> Action item: Retype the records below exactly. Leave nothing out.

(Source records)
* * *

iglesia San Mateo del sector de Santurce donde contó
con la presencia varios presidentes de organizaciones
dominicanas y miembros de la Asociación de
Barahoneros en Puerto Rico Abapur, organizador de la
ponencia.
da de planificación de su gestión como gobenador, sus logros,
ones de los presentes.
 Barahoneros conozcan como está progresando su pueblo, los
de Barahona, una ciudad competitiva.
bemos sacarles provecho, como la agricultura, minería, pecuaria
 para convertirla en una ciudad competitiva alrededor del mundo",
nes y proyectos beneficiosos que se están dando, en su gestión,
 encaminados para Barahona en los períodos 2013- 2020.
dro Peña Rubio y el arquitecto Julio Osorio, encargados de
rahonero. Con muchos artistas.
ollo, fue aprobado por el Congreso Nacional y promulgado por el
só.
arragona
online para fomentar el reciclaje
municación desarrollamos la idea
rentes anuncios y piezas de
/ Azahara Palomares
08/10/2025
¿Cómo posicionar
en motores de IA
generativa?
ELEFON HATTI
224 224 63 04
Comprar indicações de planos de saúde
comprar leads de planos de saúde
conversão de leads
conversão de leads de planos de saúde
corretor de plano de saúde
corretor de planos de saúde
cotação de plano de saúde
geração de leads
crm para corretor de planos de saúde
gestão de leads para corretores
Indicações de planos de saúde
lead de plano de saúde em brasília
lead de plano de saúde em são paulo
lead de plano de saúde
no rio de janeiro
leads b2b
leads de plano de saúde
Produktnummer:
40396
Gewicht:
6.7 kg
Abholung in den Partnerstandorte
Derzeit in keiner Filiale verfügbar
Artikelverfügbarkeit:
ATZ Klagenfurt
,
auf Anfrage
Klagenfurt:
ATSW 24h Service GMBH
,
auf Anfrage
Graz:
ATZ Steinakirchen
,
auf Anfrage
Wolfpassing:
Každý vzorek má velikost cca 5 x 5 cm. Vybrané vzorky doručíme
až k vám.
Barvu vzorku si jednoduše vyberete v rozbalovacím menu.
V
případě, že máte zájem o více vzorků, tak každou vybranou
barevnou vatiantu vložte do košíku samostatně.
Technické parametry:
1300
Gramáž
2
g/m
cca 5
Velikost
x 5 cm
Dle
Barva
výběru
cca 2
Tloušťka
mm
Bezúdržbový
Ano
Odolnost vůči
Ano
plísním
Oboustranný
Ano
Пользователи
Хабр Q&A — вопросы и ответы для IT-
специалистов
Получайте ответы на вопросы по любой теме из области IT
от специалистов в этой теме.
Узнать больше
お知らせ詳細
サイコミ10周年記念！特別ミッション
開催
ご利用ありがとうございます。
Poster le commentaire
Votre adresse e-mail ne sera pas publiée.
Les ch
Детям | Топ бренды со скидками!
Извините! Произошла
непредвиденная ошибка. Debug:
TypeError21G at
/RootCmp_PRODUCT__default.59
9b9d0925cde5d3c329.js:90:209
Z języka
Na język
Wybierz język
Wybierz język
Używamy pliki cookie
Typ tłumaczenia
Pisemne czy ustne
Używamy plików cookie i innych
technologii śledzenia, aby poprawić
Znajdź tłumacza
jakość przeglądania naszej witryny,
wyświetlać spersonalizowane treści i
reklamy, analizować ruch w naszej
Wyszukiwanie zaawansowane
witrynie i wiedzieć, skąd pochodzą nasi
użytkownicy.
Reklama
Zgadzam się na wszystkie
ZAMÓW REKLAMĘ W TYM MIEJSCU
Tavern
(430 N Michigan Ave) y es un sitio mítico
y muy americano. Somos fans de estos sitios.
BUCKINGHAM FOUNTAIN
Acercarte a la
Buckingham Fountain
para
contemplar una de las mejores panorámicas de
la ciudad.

* * *

> Output for this task:
iglesia San Mateo del sector de Santurce donde contó
con la presencia varios presidentes de organizaciones
dominicanas y miembros de la Asociación de
Barahoneros en Puerto Rico Abapur, organizador de la
ponencia.
da de planificación de su gestión como gobenador, sus logros,
ones de los presentes.
 Barahoneros conozcan como está progresando su pueblo, los
de Barahona, una ciudad competitiva.
bemos sacarles provecho, como la agricultura, minería, pecuaria
 para convertirla en una ciudad competitiva alrededor del mundo",
nes y proyectos beneficiosos que se están dando, en su gestión,
 encaminados para Barahona en los períodos 2013- 2020.
dro Peña Rubio y el arquitecto Julio Osorio, encargados de
rahonero. Con muchos artistas.
ollo, fue aprobado por el Congreso Nacional y promulgado por el
só.
arragona
online para fomentar el reciclaje
municación desarrollamos la idea
rentes anuncios y piezas de
/ Azahara Palomares
08/10/2025
¿Cómo posicionar
en motores de IA
generativa?
ELEFON HATTI
224 224 63 04
Comprar indicações de planos de saúde
comprar leads de planos de saúde
conversão de leads
conversão de leads de planos de saúde
corretor de plano de saúde
corretor de planos de saúde
cotação de plano de saúde
geração de leads
crm para corretor de planos de saúde
gestão de leads para corretores
Indicações de planos de saúde
lead de plano de saúde em brasília
lead de plano de saúde em são paulo
lead de plano de saúde
no rio de janeiro
leads b2b
leads de plano de saúde
Produktnummer:
40396
Gewicht:
6.7 kg
Abholung in den Partnerstandorte
Derzeit in keiner Filiale verfügbar
Artikelverfügbarkeit:
ATZ Klagenfurt
,
auf Anfrage
Klagenfurt:
ATSW 24h Service GMBH
,
auf Anfrage
Graz:
ATZ Steinakirchen
,
auf Anfrage
Wolfpassing:
Každý vzorek má velikost cca 5 x 5 cm. Vybrané vzorky doručíme
až k vám.
Barvu vzorku si jednoduše vyberete v rozbalovacím menu.
V
případě, že máte zájem o více vzorků, tak každou vybranou
barevnou vatiantu vložte do košíku samostatně.
Technické parametry:
1300
Gramáž
2
g/m
cca 5
Velikost
x 5 cm
Dle
Barva
výběru
cca 2
Tloušťka
mm
Bezúdržbový
Ano
Odolnost vůči
Ano
plísním
Oboustranný
Ano
Пользователи
Хабр Q&A — вопросы и ответы для IT-
специалистов
Получайте ответы на вопросы по любой теме из области IT
от специалистов в этой теме.
Узнать больше
お知らせ詳細
サイコミ10周年記念！特別ミッション
開催
ご利用ありがとうございます。
Poster le commentaire
Votre adresse e-mail ne sera pas publiée.
Les ch
Детям | Топ бренды со скидками!
Извините! Произошла
непредвиденная ошибка. Debug:
TypeError21G at
/RootCmp_PRODUCT__default.59
9b9d0925cde5d3c329.js:90:209
Z języka
Na język
Wybierz język
Wybierz język
Używamy pliki cookie
Typ tłumaczenia
Pisemne czy ustne
Używamy plików cookie i innych
technologii śledzenia, aby poprawić
Znajdź tłumacza
jakość przeglądania naszej witryny,
wyświetlać spersonalizowane treści i
reklamy, analizować ruch w naszej
Wyszukiwanie zaawansowane
witrynie i wiedzieć, skąd pochodzą nasi
użytkownicy.
Reklama
Zgadzam się na wszystkie
ZAMÓW REKLAMĘ W TYM MIEJSCU
Tavern
(430 N Michigan Ave) y es un sitio mítico
y muy americano. Somos fans de estos sitios.
BUCKINGHAM FOUNTAIN
Acercarte a la
Buckingham Fountain
para
contemplar una de las mejores panorámicas de
la ciudad.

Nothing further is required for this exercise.